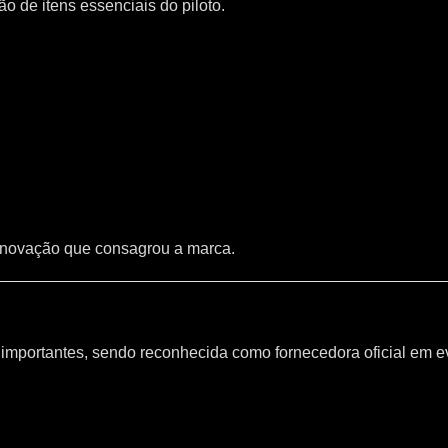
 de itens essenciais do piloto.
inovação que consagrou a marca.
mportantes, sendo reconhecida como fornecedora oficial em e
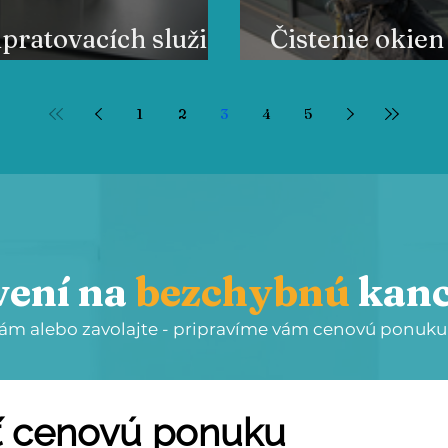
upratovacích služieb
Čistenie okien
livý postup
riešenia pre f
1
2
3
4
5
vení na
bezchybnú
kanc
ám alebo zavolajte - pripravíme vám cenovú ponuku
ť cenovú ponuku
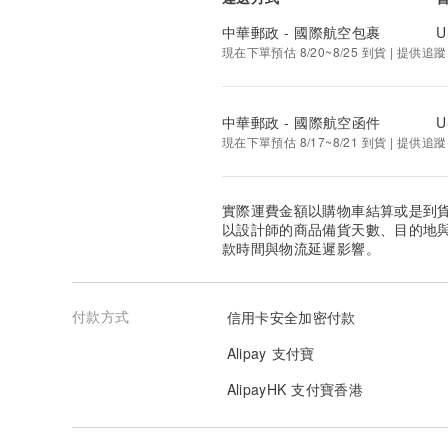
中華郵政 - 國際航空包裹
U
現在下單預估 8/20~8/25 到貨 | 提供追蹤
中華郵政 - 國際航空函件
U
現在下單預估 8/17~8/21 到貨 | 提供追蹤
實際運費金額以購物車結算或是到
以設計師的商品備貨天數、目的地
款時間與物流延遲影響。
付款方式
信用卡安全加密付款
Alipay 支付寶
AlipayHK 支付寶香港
--
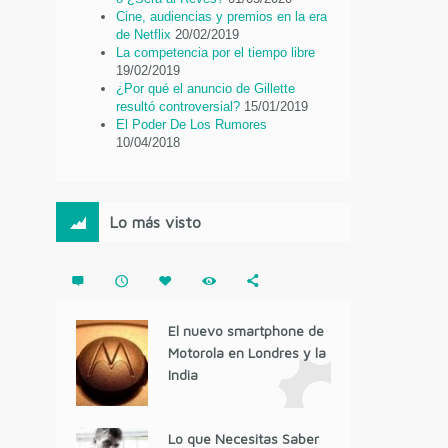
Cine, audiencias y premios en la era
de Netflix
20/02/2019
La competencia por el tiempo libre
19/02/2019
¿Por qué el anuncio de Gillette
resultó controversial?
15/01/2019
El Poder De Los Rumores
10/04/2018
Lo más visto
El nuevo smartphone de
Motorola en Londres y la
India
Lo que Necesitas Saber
...
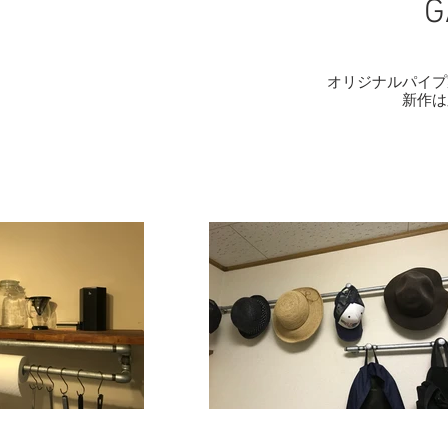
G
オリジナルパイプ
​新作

**About this exercise:** Out of the material above, output word for word the line with "中華郵政 - 國際航空函件", the line with "AlipayHK 支付寶香港", and all lines between them, with nothing else.

**Task solution:**
中華郵政 - 國際航空函件
U
現在下單預估 8/17~8/21 到貨 | 提供追蹤
實際運費金額以購物車結算或是到
以設計師的商品備貨天數、目的地
款時間與物流延遲影響。
付款方式
信用卡安全加密付款
Alipay 支付寶
AlipayHK 支付寶香港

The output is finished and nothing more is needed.